*** Opening of PROVIDED MATERIAL ***

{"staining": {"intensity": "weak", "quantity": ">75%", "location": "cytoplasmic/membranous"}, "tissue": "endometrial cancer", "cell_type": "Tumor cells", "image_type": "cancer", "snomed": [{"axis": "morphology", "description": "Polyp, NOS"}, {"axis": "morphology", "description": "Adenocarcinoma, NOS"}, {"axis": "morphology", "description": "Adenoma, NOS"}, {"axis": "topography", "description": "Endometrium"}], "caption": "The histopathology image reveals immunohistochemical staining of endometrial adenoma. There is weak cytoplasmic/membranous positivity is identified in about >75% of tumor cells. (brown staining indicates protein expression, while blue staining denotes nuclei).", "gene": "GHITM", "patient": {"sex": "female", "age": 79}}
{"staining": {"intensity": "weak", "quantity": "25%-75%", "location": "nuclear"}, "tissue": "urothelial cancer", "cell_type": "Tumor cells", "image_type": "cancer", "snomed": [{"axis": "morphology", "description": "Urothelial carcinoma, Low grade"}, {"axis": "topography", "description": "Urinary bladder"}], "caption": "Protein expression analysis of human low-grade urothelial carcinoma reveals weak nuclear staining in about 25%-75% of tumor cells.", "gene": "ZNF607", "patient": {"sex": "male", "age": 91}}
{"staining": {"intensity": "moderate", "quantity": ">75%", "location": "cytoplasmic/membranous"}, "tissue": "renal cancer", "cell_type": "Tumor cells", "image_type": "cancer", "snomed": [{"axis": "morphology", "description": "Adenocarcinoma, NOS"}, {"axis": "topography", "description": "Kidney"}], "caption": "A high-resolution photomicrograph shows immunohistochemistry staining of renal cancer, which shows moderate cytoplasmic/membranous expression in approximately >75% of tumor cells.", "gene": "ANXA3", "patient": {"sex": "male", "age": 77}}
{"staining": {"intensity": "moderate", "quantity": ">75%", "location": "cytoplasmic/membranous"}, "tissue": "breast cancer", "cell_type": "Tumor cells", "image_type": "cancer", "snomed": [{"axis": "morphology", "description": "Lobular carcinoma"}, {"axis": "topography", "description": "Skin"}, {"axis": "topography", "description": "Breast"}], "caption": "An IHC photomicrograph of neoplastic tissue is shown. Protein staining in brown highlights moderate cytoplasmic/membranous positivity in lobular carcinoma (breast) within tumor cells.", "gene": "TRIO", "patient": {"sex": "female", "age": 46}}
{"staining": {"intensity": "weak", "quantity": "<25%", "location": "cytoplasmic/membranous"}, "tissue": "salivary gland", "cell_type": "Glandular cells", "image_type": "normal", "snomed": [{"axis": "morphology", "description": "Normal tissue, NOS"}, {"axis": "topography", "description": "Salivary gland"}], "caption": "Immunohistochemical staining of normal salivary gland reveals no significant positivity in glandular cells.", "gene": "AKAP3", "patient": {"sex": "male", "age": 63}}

*** Close of PROVIDED MATERIAL ***

EXERCISE DESCRIPTION: Beginning with the first line above, could you copy every line exactly, up to and including the one with "expression analysis of"?

WRITTEN ANSWER:
{"staining": {"intensity": "weak", "quantity": ">75%", "location": "cytoplasmic/membranous"}, "tissue": "endometrial cancer", "cell_type": "Tumor cells", "image_type": "cancer", "snomed": [{"axis": "morphology", "description": "Polyp, NOS"}, {"axis": "morphology", "description": "Adenocarcinoma, NOS"}, {"axis": "morphology", "description": "Adenoma, NOS"}, {"axis": "topography", "description": "Endometrium"}], "caption": "The histopathology image reveals immunohistochemical staining of endometrial adenoma. There is weak cytoplasmic/membranous positivity is identified in about >75% of tumor cells. (brown staining indicates protein expression, while blue staining denotes nuclei).", "gene": "GHITM", "patient": {"sex": "female", "age": 79}}
{"staining": {"intensity": "weak", "quantity": "25%-75%", "location": "nuclear"}, "tissue": "urothelial cancer", "cell_type": "Tumor cells", "image_type": "cancer", "snomed": [{"axis": "morphology", "description": "Urothelial carcinoma, Low grade"}, {"axis": "topography", "description": "Urinary bladder"}], "caption": "Protein expression analysis of human low-grade urothelial carcinoma reveals weak nuclear staining in about 25%-75% of tumor cells.", "gene": "ZNF607", "patient": {"sex": "male", "age": 91}}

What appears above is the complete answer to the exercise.